Create a Python virtual environment and install Python dependencies
Clone llama.cpp
Build llama.cpp with your selected GPU backend
Install llama-cpp-python bindings with matching backend flags

Backend Selection

Choice	Backend	Requirements
1	CUDA (NVIDIA)	NVIDIA drivers, CUDA toolkit
2	ROCm (AMD)	AMD drivers, HIP toolkit
3	Vulkan	Vulkan drivers
4	CPU only	None

Scripts

1. scripts/generate-data.sh

Generates synthetic training data using a GGUF model via llama.cpp. Run this if you need to create or extend a training dataset.

Edit synthetic-data.py:

Variable	Description	Example
`GGUF_MODEL_PATH`	Path to the GGUF model used for generation	`./path/to/model.gguf`
`INPUT_PARQUET_PATH`	Path to existing training data to extend	`./data/train.parquet`
`OUTPUT_PARQUET_PATH`	Path to save the combined dataset	`./data/output.parquet`
`NEW_ROWS_COUNT`	Number of synthetic records to generate	`100`

bash scripts/generate-data.sh

2. scripts/finetune.sh

Fine-tunes a model using Unsloth with LoRA adapters. Saves LoRA weights to ./model/.

Edit finetune.py:

Variable	Description	Example
`DATA_PATH`	Path to training Parquet file	`./data/output.parquet`
`OUTPUT_DIR`	Directory to save LoRA adapters	`./model`
`BATCH_SIZE`	Per-device batch size	`2`
`GRADIENT_ACCUMULATION_STEPS`	Gradient accumulation steps	`8`
`LEARNING_RATE`	Training learning rate	`2e-4`
`MAX_LENGTH`	Maximum sequence length	`4096`
`TRAIN_EPOCHS`	Number of training epochs	`1`
`model_name` (line 74)	Base model to fine-tune	`"unsloth/Llama-3.2-3B-Instruct"`

bash scripts/finetune.sh

3. scripts/merge-and-convert.sh

Merges LoRA adapters into the base model, saves the merged model, then converts to GGUF format using llama.cpp.

Edit merge.py:

Variable	Description	Example
`BASE_MODEL_PATH`	Path to the base model	`""` (empty to load from HuggingFace)
`LORA_DIR`	Path to LoRA adapters	`./model`
`MERGED_MODEL_PATH`	Output directory for merged model	`./merged_model`

bash scripts/merge-and-convert.sh

4. scripts/run-model.sh

Runs the converted GGUF model using llama.cpp's CLI interface for inference.

Edit run-model.sh:

Variable	Description	Example
Model path	Path to the GGUF file	`./merged_model/model.gguf`

bash scripts/run-model.sh

Output Structure

./model/                  ← LoRA adapters (from finetune.sh)
./merged_model/           ← Merged HF model + GGUF file (from merge-and-convert.sh)
llama.cpp/                ← llama.cpp repository (created by setup.sh)
scripts/                  ← Individual pipeline step scripts
setup.sh                  ← Setup script (venv + llama.cpp build)
run-pipeline.sh           ← Run full pipeline (finetune → merge/convert → run)

Troubleshooting

llama.cpp build fails

See the official build guide: https://github.com/ggml-org/llama.cpp/blob/master/docs/build.md

Common issues:

CUDA: Ensure NVIDIA drivers and CUDA toolkit are installed
ROCm: Ensure AMD drivers and HIP toolkit are installed
Vulkan: Ensure Vulkan drivers and SDK are installed
cmake: Install via sudo apt install cmake (Debian/Ubuntu)
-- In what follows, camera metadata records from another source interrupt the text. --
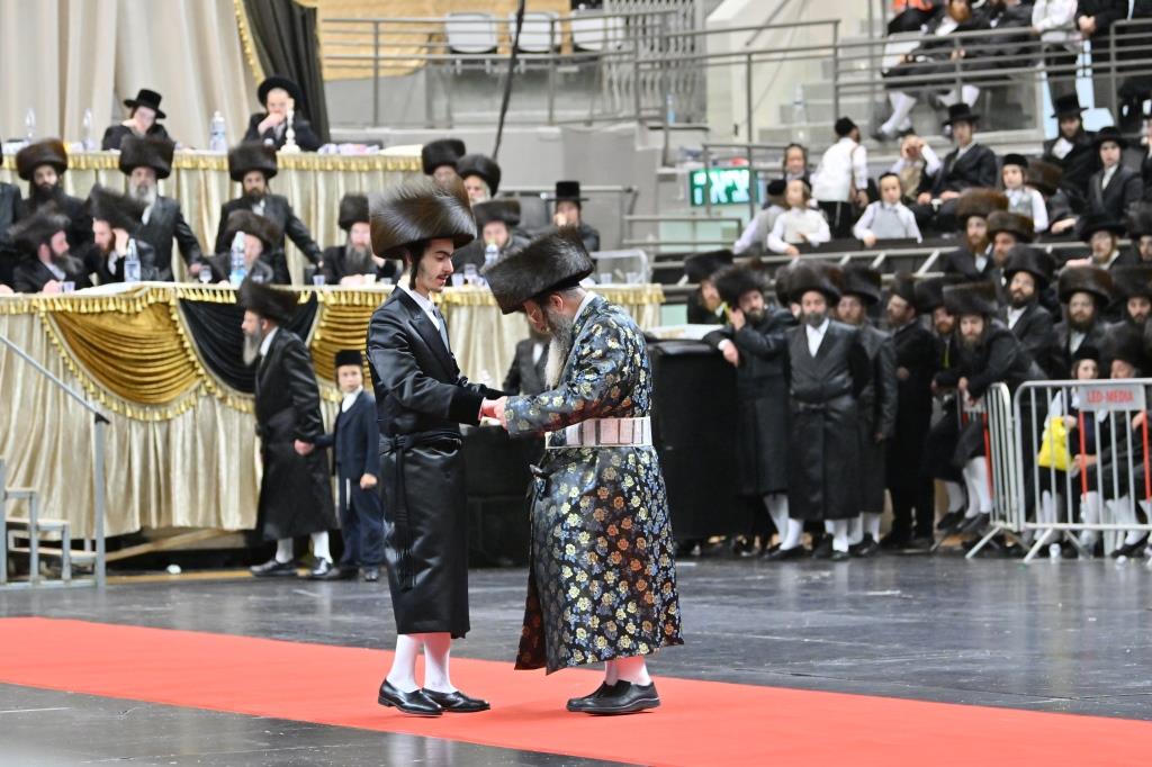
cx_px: 576
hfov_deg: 14.0
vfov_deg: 9.3
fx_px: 4702
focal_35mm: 147
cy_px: 384
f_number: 2.8
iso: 1250
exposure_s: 1/200
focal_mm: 98
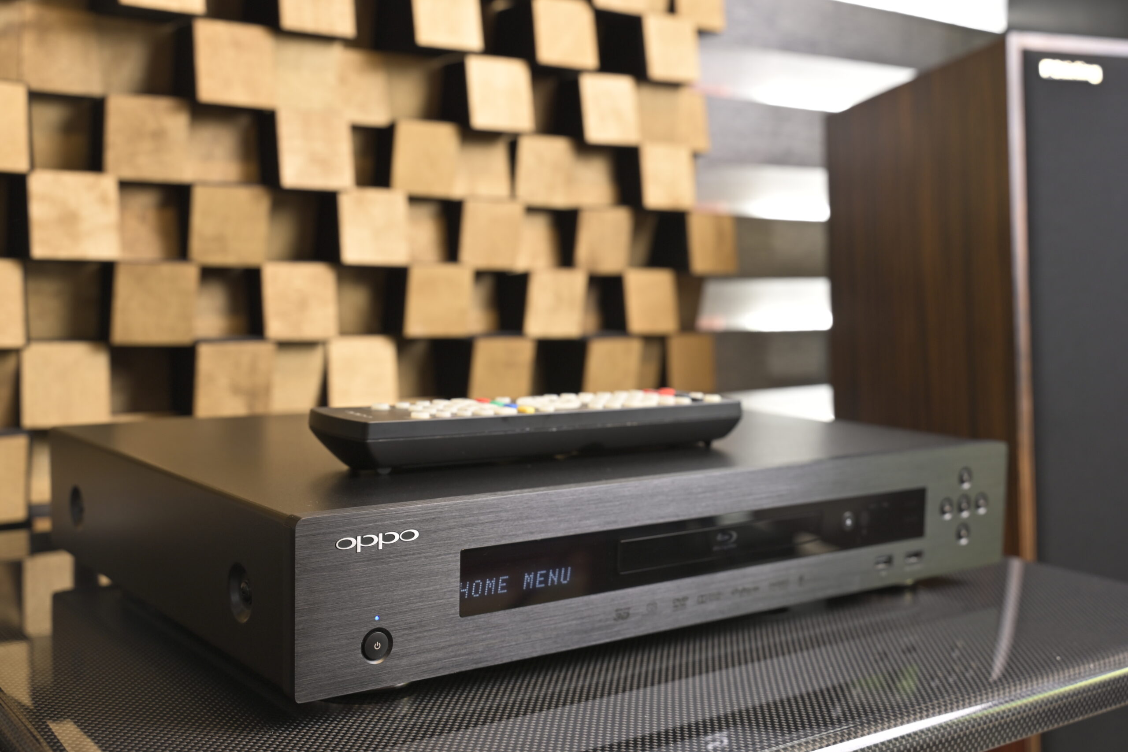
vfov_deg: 32.6
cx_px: 564
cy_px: 376
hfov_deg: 47.4
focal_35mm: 41
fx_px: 1285
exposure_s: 1/15
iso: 400
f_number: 5.6
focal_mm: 41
Out of memory during training

Reduce BATCH_SIZE in finetune.py
Increase GRADIENT_ACCUMULATION_STEPS to compensate
Reduce MAX_LENGTH to fit shorter sequences
Set load_in_4bit=True in finetune.py (line 77)

llama-cpp-python install fails

Ensure llama.cpp is built successfully first
Try CPU-only install first to verify: pip install llama-cpp-python
Check llama-cpp-python docs for other backends

Project Structure

├── finetune.py           ← Training script
├── merge.py              ← Merge LoRA into base model
├── synthetic-data.py     ← Generate synthetic training data
├── requirements.txt      ← Python dependencies
├── setup.sh              ← One-time setup
├── run-pipeline.sh       ← Run full pipeline
├── scripts/
│   ├── generate-data.sh
│   ├── finetune.sh
│   ├── merge-and-convert.sh
│   └── run-model.sh
└── README.md